Problems with newlines using LIKE in Rule engine

biancio · January 29, 2015, 11:06am

Hi Knimers,

In the attached workflow is an example of what is to me a string behaviour of the LIKE rule in the rule engine (in this case the rule-based row filter) :

Let's read a XLS file, in which there is one column "Col1" with strings in, some of these strings with newlines.

If I filter : $Col0$ LIKE "An example*" => TRUE

Only the columns without a newline after the "An example" substring are TRUE.

I need to removeChars($Col0$,"\n" ) in a String Manipulation node before filtering to get all rows starting with "An example" to be filtered correctly, see attached protocol and XLS file.

Is it the expected behivour for the LIKE rule?

If it is the case, is there a way to specify a wildcard that would include everything including newlines to be matched?

Best,

Marc

Marlin · January 29, 2015, 12:14pm

Hi Marc,

I don't know if this behaviour is "correct", but LIKE has simplified behaviour compared to the much more powerful MATCHES. The latter offers the full power of regular expressions. Applying it to "An example.*" should work right out of the box, but if not, you can adjust a lot of things with flags on the fly.

Hope that helps.

biancio · January 29, 2015, 2:29pm

Hi Marlin,

Thanks for your feedback. Actually I can reproduce the behaviour with MATCHES :

- $Col0$ MATCHES "An example.*" => TRUE gives 2 rows

- $Col0$ MATCHES "An example\n*.*" => TRUE gives 3 rows

In the java regexp link you provide, it is stated that "The regular expression . matches any character except a line terminator unless the DOTALL flag is specified." This behaviour could be related to that.

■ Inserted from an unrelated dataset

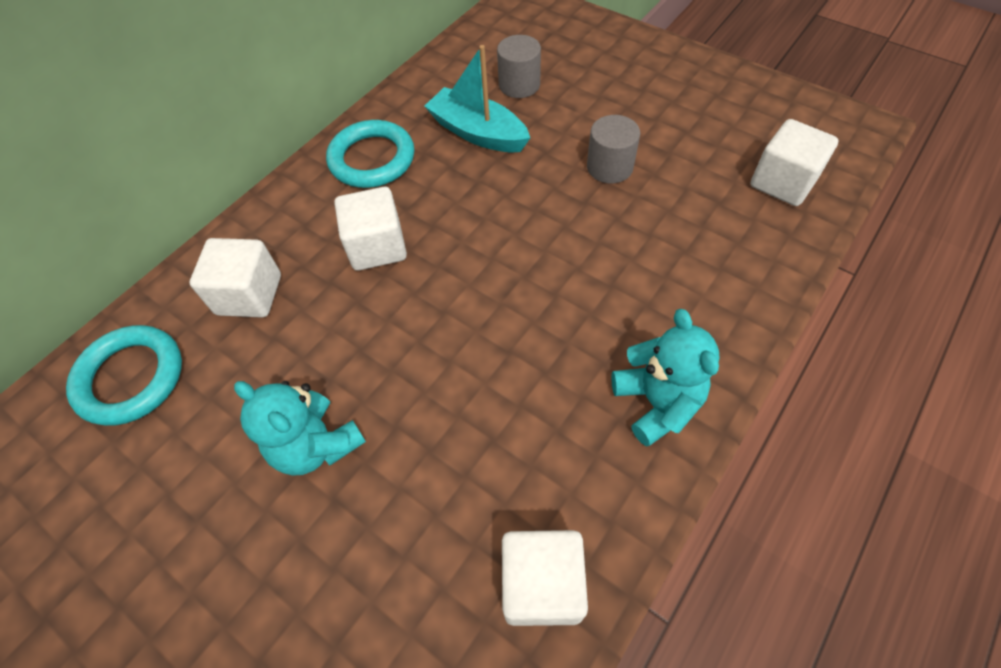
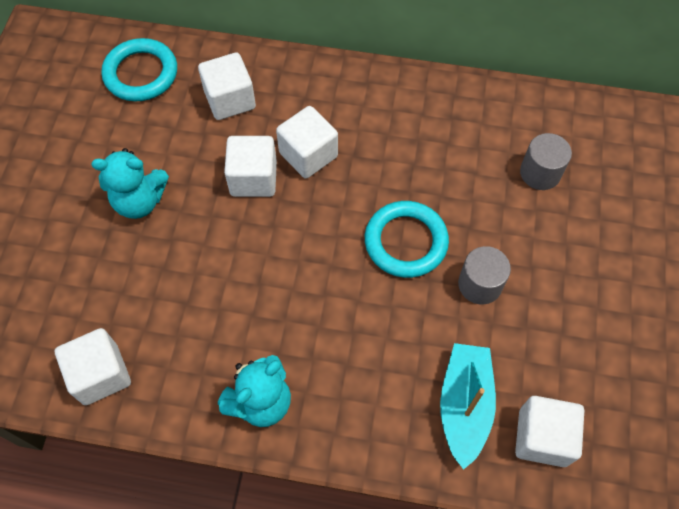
camera: 60 degrees right, 5 degrees up
(316, 444) = (140, 201): turquoise teddy bear -> turquoise teddy bear turned 105 degrees counterclockwise
(370, 308) = (253, 178): none -> white cube
(372, 159) = (391, 107): turquoise ring -> turquoise ring (406, 242)
(478, 133) = (462, 167): turquoise boat -> turquoise boat (464, 405)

The DOTALL can be added in a regexp by specifying (?s) at the beginning of the regexp, so that

- $Col0$ MATCHES "(?s)An example.*" => TRUE gives 3 rows

Still, I would be curious to know how to set this flag globally.

Marlin · January 29, 2015, 3:34pm

Oh, ok, then didn't remembered it correctly, sorry about that.

I don't think there's a way to set flags like this globally. Maybe within a Java Snippet, and only for it's context... but that would probably be overkill for just a little flag.